この賭けが駄目だったら私は負けるだろう。だがもう腹をくくった。もう何も怖くない!
私は弾幕の中に吶喊する。当たれば負け、当たらなければ零距離からの殺人ドールを撃ちこむ!
極限まで精神を集中させ、向かってくる弾幕の機動を予測する。弾幕が掠っていき、服をボロボロにしていく。

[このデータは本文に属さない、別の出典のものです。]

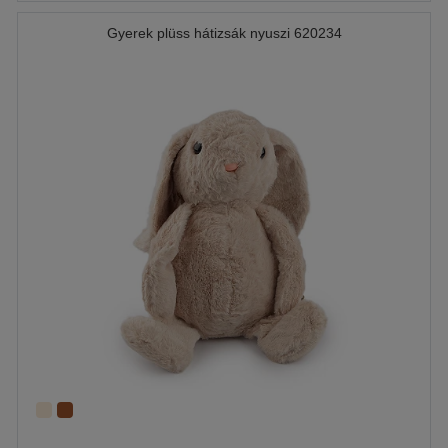
Gyerek plüss hátizsák nyuszi 620234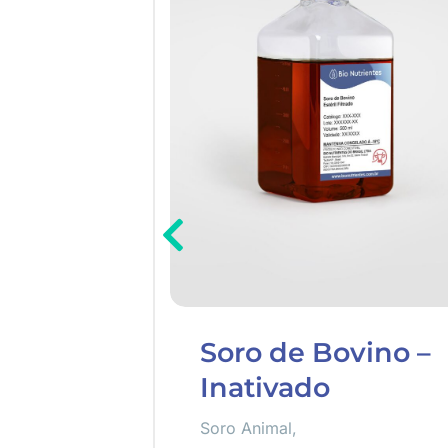
elho
Soro de Bovino –
Inativado
de Coelho
,
mais
,
Soro Animal
,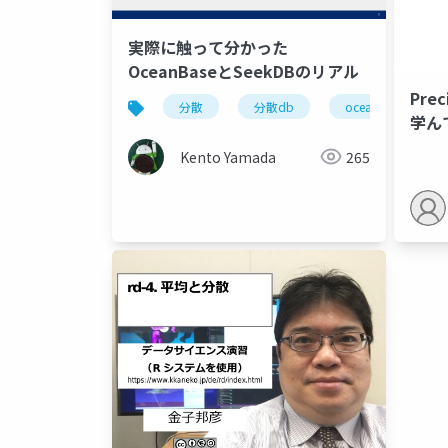
実際に触って分かった
OceanBaseとSeekDBのリアル
Pre
分散
分散db
oceanbase
学ん
で、i
Kento Yamada
265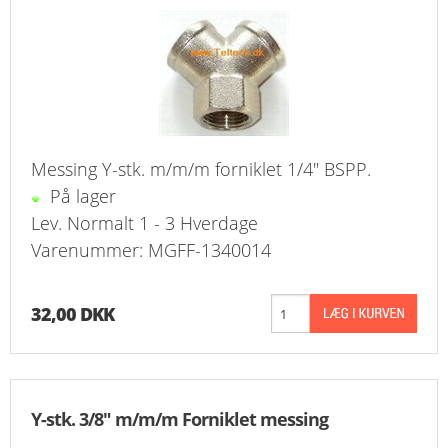
KURV
BESTIL
NYHEDER
Messing Y-stk. m/m/m forniklet 1/4" BSPP.
TILBUD
På lager
PROFIL
Lev. Normalt 1 - 3 Hverdage
Varenummer: MGFF-1340014
VILKÅR
32,00 DKK
FAQ
SØGNING
KUNDECENTER
Y-stk. 3/8" m/m/m Forniklet messing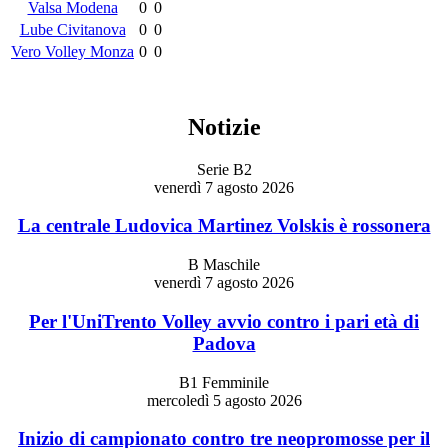
Valsa Modena
0
0
Lube Civitanova
0
0
Vero Volley Monza
0
0
Notizie
Serie B2
venerdì 7 agosto 2026
La centrale Ludovica Martinez Volskis è rossonera
B Maschile
venerdì 7 agosto 2026
Per l'UniTrento Volley avvio contro i pari età di
Padova
B1 Femminile
mercoledì 5 agosto 2026
Inizio di campionato contro tre neopromosse per il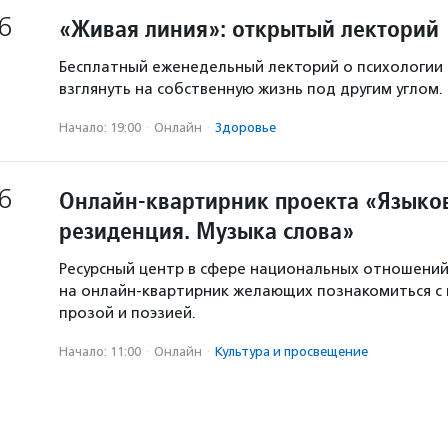
6
«Живая линия»: открытый лекторий
Бесплатный еженедельный лекторий о психологии
взглянуть на собственную жизнь под другим углом.
Начало: 19:00
·
Онлайн
·
Здоровье
6
Онлайн-квартирник проекта «Языков
резиденция. Музыка слова»
Ресурсный центр в сфере национальных отношени
на онлайн-квартирник желающих познакомиться с
прозой и поэзией.
Начало: 11:00
·
Онлайн
·
Культура и просвещение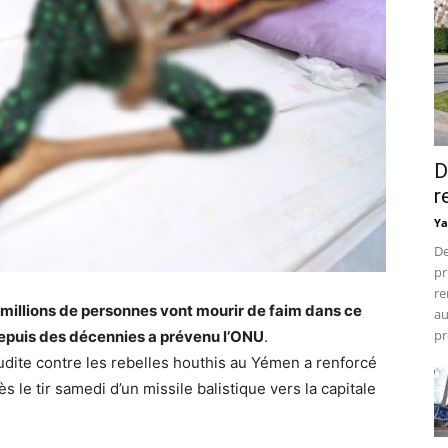
D
r
Ya
De
pr
re
millions de personnes vont mourir de faim dans ce
au
pr
depuis des décennies a prévenu l’ONU
.
aoudite contre les rebelles houthis au Yémen a renforcé
s le tir samedi d’un missile balistique vers la capitale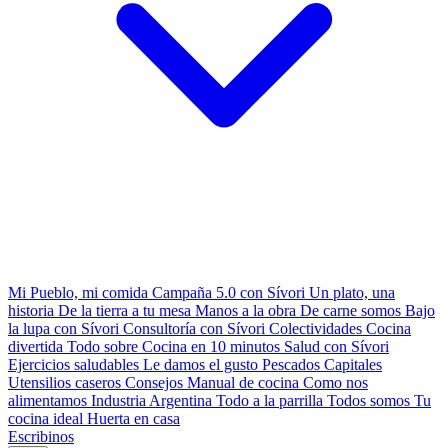
Mi Pueblo, mi comida
Campaña 5.0 con Sívori
Un plato, una
historia
De la tierra a tu mesa
Manos a la obra
De carne somos
Bajo
la lupa con Sívori
Consultoría con Sívori
Colectividades
Cocina
divertida
Todo sobre
Cocina en 10 minutos
Salud con Sívori
Ejercicios saludables
Le damos el gusto
Pescados Capitales
Utensilios caseros
Consejos
Manual de cocina
Como nos
alimentamos
Industria Argentina
Todo a la parrilla
Todos somos
Tu
cocina ideal
Huerta en casa
Escribinos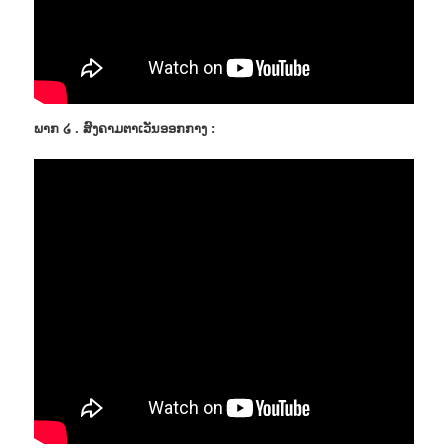
ພາກ ໒ . ສົງຄາມຕາເວັນອອກກາງ :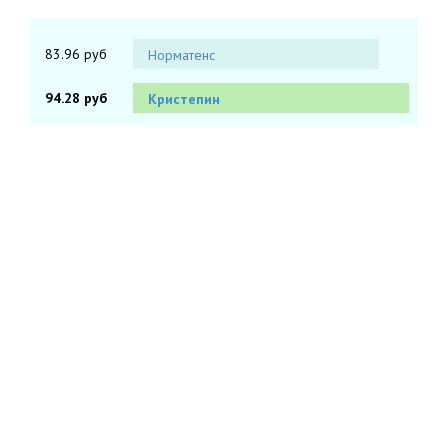
83.96 руб
Норматенс
94.28 руб
Кристепин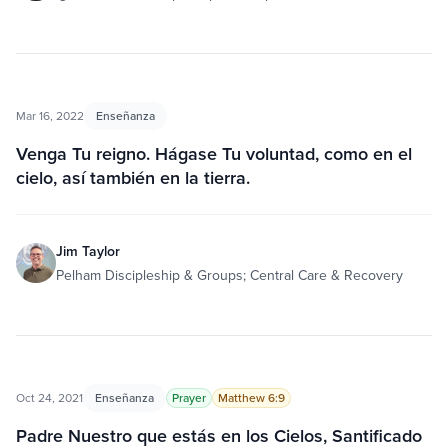
Mar 16, 2022
Enseñanza
Venga Tu reigno. Hágase Tu voluntad, como en el
cielo, así también en la tierra.
Jim Taylor
Pelham Discipleship & Groups; Central Care & Recovery
Oct 24, 2021
Enseñanza
Prayer
Matthew 6:9
Padre Nuestro que estás en los Cielos, Santificado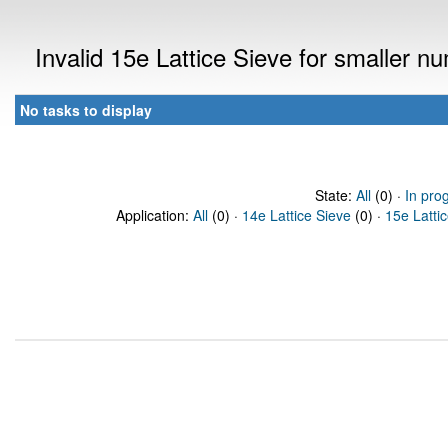
Invalid 15e Lattice Sieve for smaller 
No tasks to display
State:
All
(0) ·
In pro
Application:
All
(0) ·
14e Lattice Sieve
(0) ·
15e Latti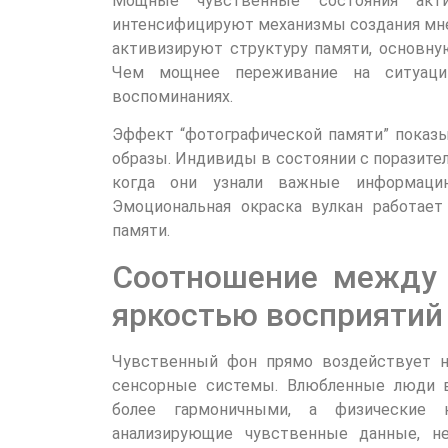
Мощные чувственные состояния акти
интенсифицируют механизмы создания мне
активизируют структуру памяти, основну
Чем мощнее переживание на ситуаци
воспоминаниях.
Эффект “фотографической памяти” показы
образы. Индивиды в состоянии с поразите
когда они узнали важные информацию
Эмоциональная окраска вулкан работает
памяти.
Соотношение между
яркостью восприятий
Чувственный фон прямо воздействует н
сенсорные системы. Влюбленные люди 
более гармоничными, а физические 
анализирующие чувственные данные, н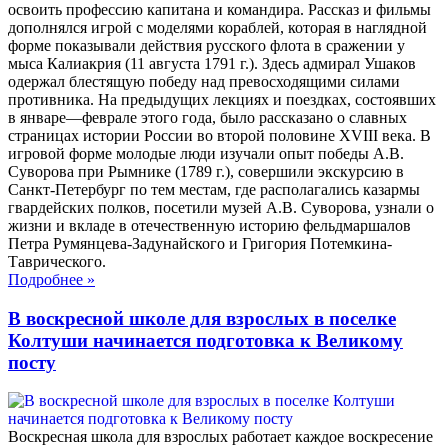
освоить профессию капитана и командира. Рассказ и фильмы
дополнялся игрой с моделями кораблей, которая в наглядной
форме показывали действия русского флота в сражении у
мыса Калиакрия (11 августа 1791 г.). Здесь адмирал Ушаков
одержал блестящую победу над превосходящими силами
противника. На предыдущих лекциях и поездках, состоявших
в январе—феврале этого года, было рассказано о славных
страницах истории России во второй половине XVIII века. В
игровой форме молодые люди изучали опыт победы А.В.
Суворова при Рымнике (1789 г.), совершили экскурсию в
Санкт-Петербург по тем местам, где располагались казармы
гвардейских полков, посетили музей А.В. Суворова, узнали о
жизни и вкладе в отечественную историю фельдмаршалов
Петра Румянцева-Задунайского и Григория Потемкина-
Таврического.
Подробнее
»
В воскресной школе для взрослых в поселке
Колтуши начинается подготовка к Великому
посту
Воскресная школа для взрослых работает каждое воскресение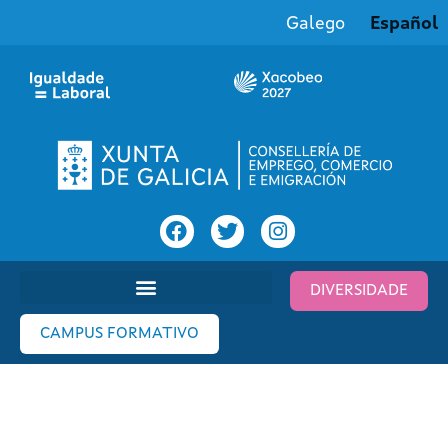
Galego
Español
DIVERSIDADE
CAMPUS FORMATIVO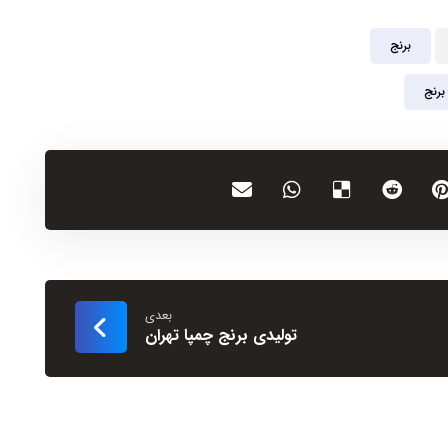
برنج
برنج
بعدی
تولیدی برنج چمپا تهران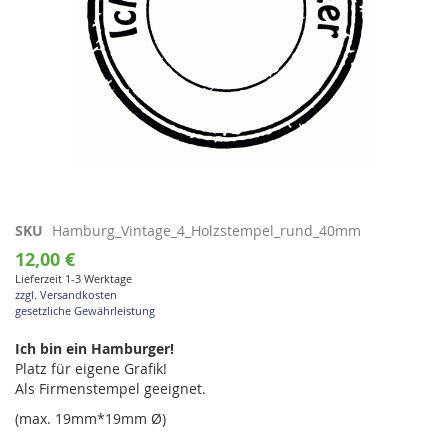
Zum
SKU
Hamburg_Vintage_4_Holzstempel_rund_40mm
Anfang
12,00 €
der
Lieferzeit 1-3 Werktage
Bildgalerie
zzgl. Versandkosten
springen
gesetzliche Gewährleistung
Ich bin ein Hamburger!
Platz für eigene Grafik!
Als Firmenstempel geeignet.
(max. 19mm*19mm Ø)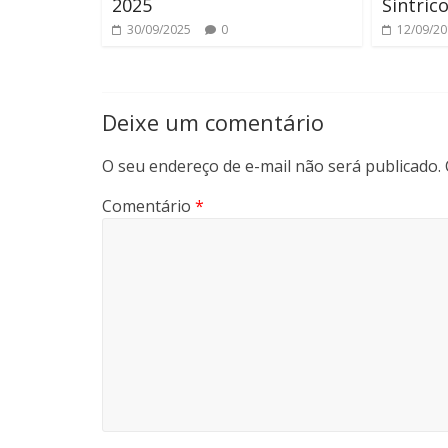
2025
Sintri
30/09/2025
0
12/09/2
Deixe um comentário
O seu endereço de e-mail não será publicado.
Comentário
*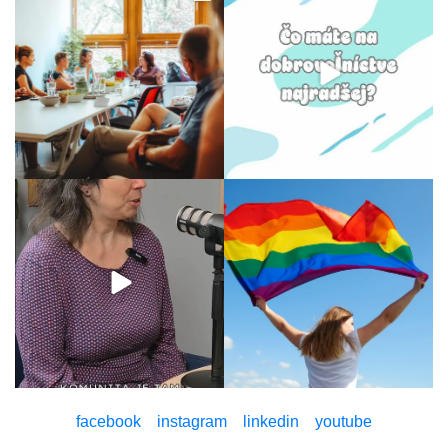
facebook
instagram
linkedin
youtube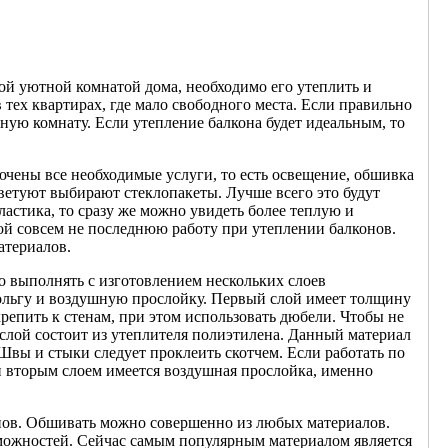
ной уютной комнатой дома, необходимо его утеплить и
 тех квартирах, где мало свободного места. Если правильно
ную комнату. Если утепление балкона будет идеальным, то
чены все необходимые услуги, то есть освещение, обшивка
ветуют выбирают стеклопакеты. Лучше всего это будут
астика, то сразу же можно увидеть более теплую и
бой совсем не последнюю работу при утеплении балконов.
атериалов.
о выполнять с изготовлением нескольких слоев
ольгу и воздушную прослойку. Первый слой имеет толщину
репить к стенам, при этом использовать дюбели. Чтобы не
слой состоит из утеплителя полиэтилена. Данный материал
Швы и стыки следует проклеить скотчем. Если работать по
и вторым слоем имеется воздушная прослойка, именно
онов. Обшивать можно совершенно из любых материалов.
зможностей. Сейчас самым популярным материалом является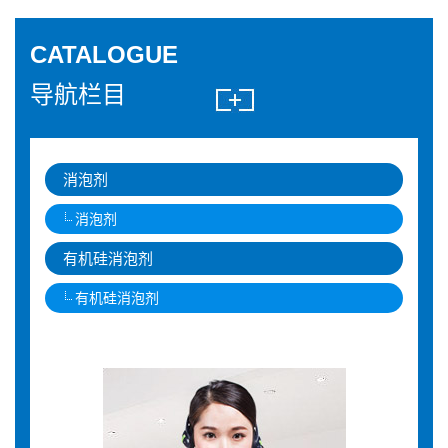
CATALOGUE
导航栏目
消泡剂
消泡剂
有机硅消泡剂
有机硅消泡剂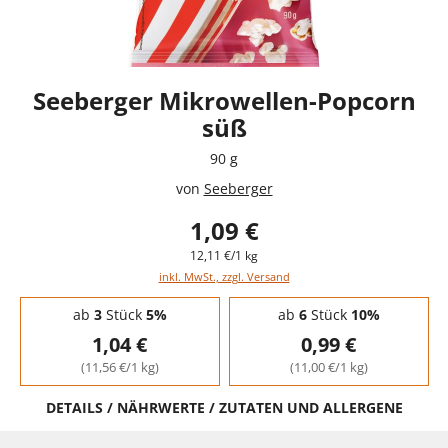
Seeberger Mikrowellen-Popcorn
süß
90 g
von
Seeberger
1,09 €
12,11 €/1 kg
inkl. MwSt., zzgl. Versand
Staffelpreise - Mengenrabatt
ab
3
Stück
5%
ab
6
Stück
10%
1,04 €
0,99 €
(11,56 €/1 kg)
(11,00 €/1 kg)
DETAILS / NÄHRWERTE / ZUTATEN UND ALLERGENE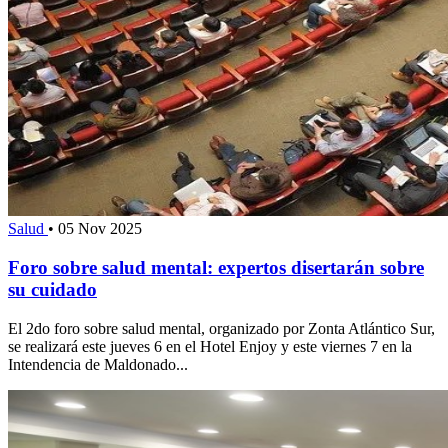
Salud
•
05 Nov 2025
Foro sobre salud mental: expertos disertarán sobre
su cuidado
El 2do foro sobre salud mental, organizado por Zonta Atlántico Sur,
se realizará este jueves 6 en el Hotel Enjoy y este viernes 7 en la
Intendencia de Maldonado...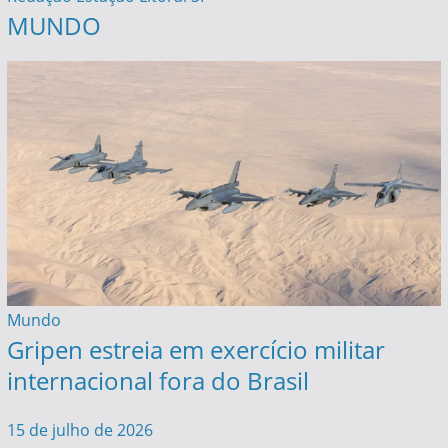
MUNDO
Mundo
Gripen estreia em exercício militar
internacional fora do Brasil
15 de julho de 2026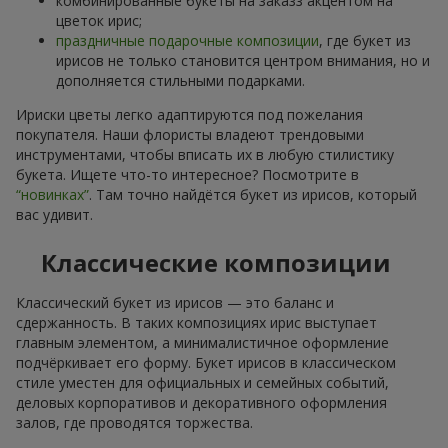
комбинированные букеты на заказз акцентом на
цветок ирис;
праздничные подарочные композиции
, где букет из
ирисов не только становится центром внимания, но и
дополняется стильными подарками.
Ириски цветы легко адаптируются под пожелания
покупателя. Наши флористы владеют трендовыми
инструментами, чтобы вписать их в любую стилистику
букета. Ищете что-то интересное? Посмотрите в
“новинках”
. Там точно найдётся букет из ирисов, который
вас удивит.
Классические композиции
Классический букет из ирисов — это баланс и
сдержанность. В таких композициях ирис выступает
главным элементом, а минималистичное оформление
подчёркивает его форму. Букет ирисов в классическом
стиле уместен для официальных и семейных событий,
деловых корпоративов и декоративного оформления
залов, где проводятся торжества.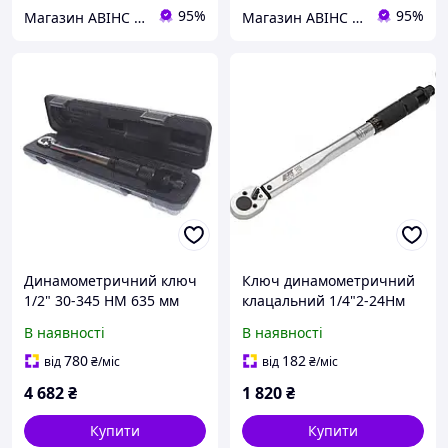
95%
95%
Магазин АВІНС автоінструмент для СТО
Магазин АВІНС автоінструмент для СТО
Динамометричний ключ
Ключ динамометричний
1/2" 30-345 НМ 635 мм
клацальний 1/4"2-24Hм
280мм 6901 JTC
В наявності
В наявності
780
182
від
₴
/міс
від
₴
/міс
4 682
₴
1 820
₴
Купити
Купити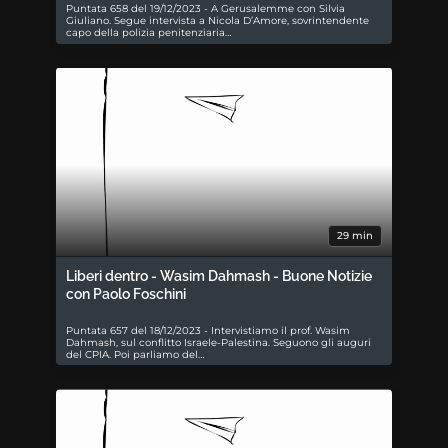
Puntata 658 del 19/12/2023 - A Gerusalemme con Silvia
Giuliano. Segue intervista a Nicola D’Amore, sovrintendente
capo della polizia penitenziaria…
29 min
Liberi dentro - Wasim Dahmash - Buone Notizie
con Paolo Foschini
Puntata 657 del 18/12/2023 - Intervistiamo il prof. Wasim
Dahmash, sul conflitto Israele-Palestina. Seguono gli auguri
del CPIA. Poi parliamo del…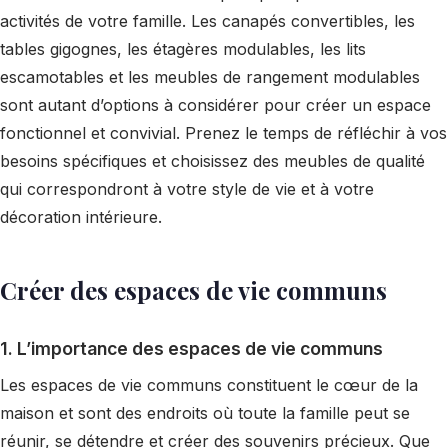
activités de votre famille. Les canapés convertibles, les
tables gigognes, les étagères modulables, les lits
escamotables et les meubles de rangement modulables
sont autant d’options à considérer pour créer un espace
fonctionnel et convivial. Prenez le temps de réfléchir à vos
besoins spécifiques et choisissez des meubles de qualité
qui correspondront à votre style de vie et à votre
décoration intérieure.
Créer des espaces de vie communs
1. L’importance des espaces de vie communs
Les espaces de vie communs constituent le cœur de la
maison et sont des endroits où toute la famille peut se
réunir, se détendre et créer des souvenirs précieux. Que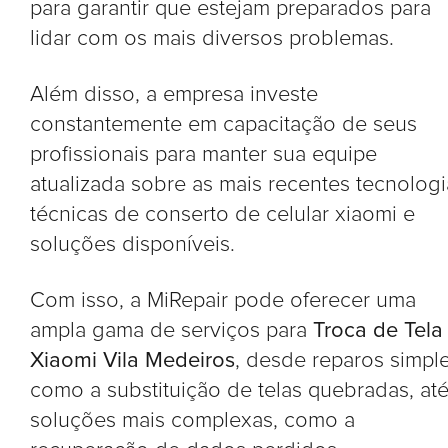
para garantir que estejam preparados para
lidar com os mais diversos problemas.
Além disso, a empresa investe
constantemente em capacitação de seus
profissionais para manter sua equipe
atualizada sobre as mais recentes tecnologi
técnicas de conserto de celular xiaomi e
soluções disponíveis.
Com isso, a MiRepair pode oferecer uma
ampla gama de serviços para
Troca de Tela
Xiaomi Vila Medeiros
, desde reparos simple
como a substituição de telas quebradas, at
soluções mais complexas, como a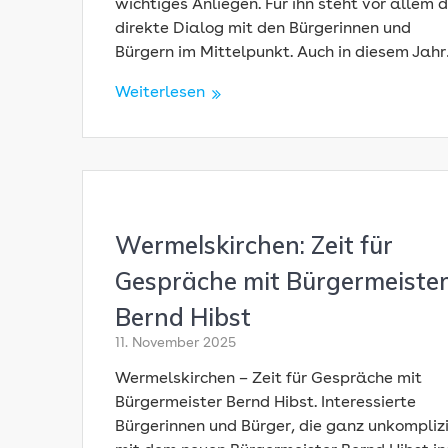
wichtiges Anliegen. Für ihn steht vor allem 
direkte Dialog mit den Bürgerinnen und
Bürgern im Mittelpunkt. Auch in diesem Jah
Weiterlesen
Wermelskirchen: Zeit für
Gespräche mit Bürgermeiste
Bernd Hibst
11. November 2025
Wermelskirchen – Zeit für Gespräche mit
Bürgermeister Bernd Hibst. Interessierte
Bürgerinnen und Bürger, die ganz unkomplizi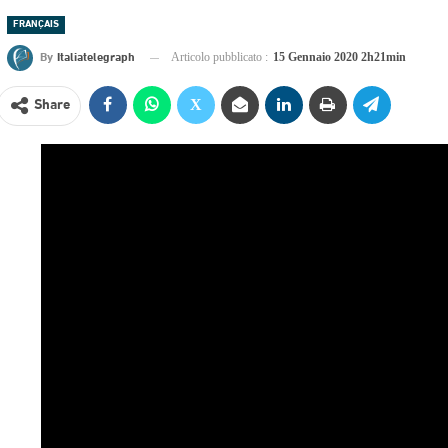
FRANÇAIS
By
Italiatelegraph
Articolo pubblicato :
15 Gennaio 2020 2h21min
Share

うああ、怖い!めっちゃ怖い!なんでこの子こんなに強いのに2面ボスだったの!?
内心泣きながら弾幕の波を突き進む。
そして私は――――賭けに勝った。
弾幕を抜けると、驚いて固まっている橙が見えた。
私はそんな彼女にニヤリ、と笑い――――スぺカをぶち込んだ。
――幻符「殺人ドール」
至近から放たれたナイフを避ける術はさすがになかったのか、橙はナイフに当たった。
こうして、二度目の戦いも私の勝利で終わったのだった。
「ああー、もう!くーやーしーいー!!」
駄々をこねるように暴れる橙。
今回は彼女も本当に全力だったために悔しさも前より大きいのだろう。
「悔しがることないわ。運が悪かったら負けていたのは私の方だっただろうから」
「慰めなんかいらないよ」
「慰めじゃないわ。本心よ。あなたの本気のスぺカ……冷や汗が出るくらいすごかったわ」
「汗ひとつかいてないくせに?でも、ありがとう。そういってくれると嬉しいな。……この先に藍様がいるの。たぶん藍様には勝てないと思うけど……頑張ってね」
えへへ、と、はにかむ橙に内心デレデレしながらも私は先に進む。
本当はこの勝負が終わったら帰ろうと思ってたけど、こんな可愛い子の応援を受けて引き返せるか?――否!引き返すことなどできようはずがない!
それに藍様にも一度会ってみたかったし、いい機会だろう。
私は橙に手を振りながら先へと進むのだった。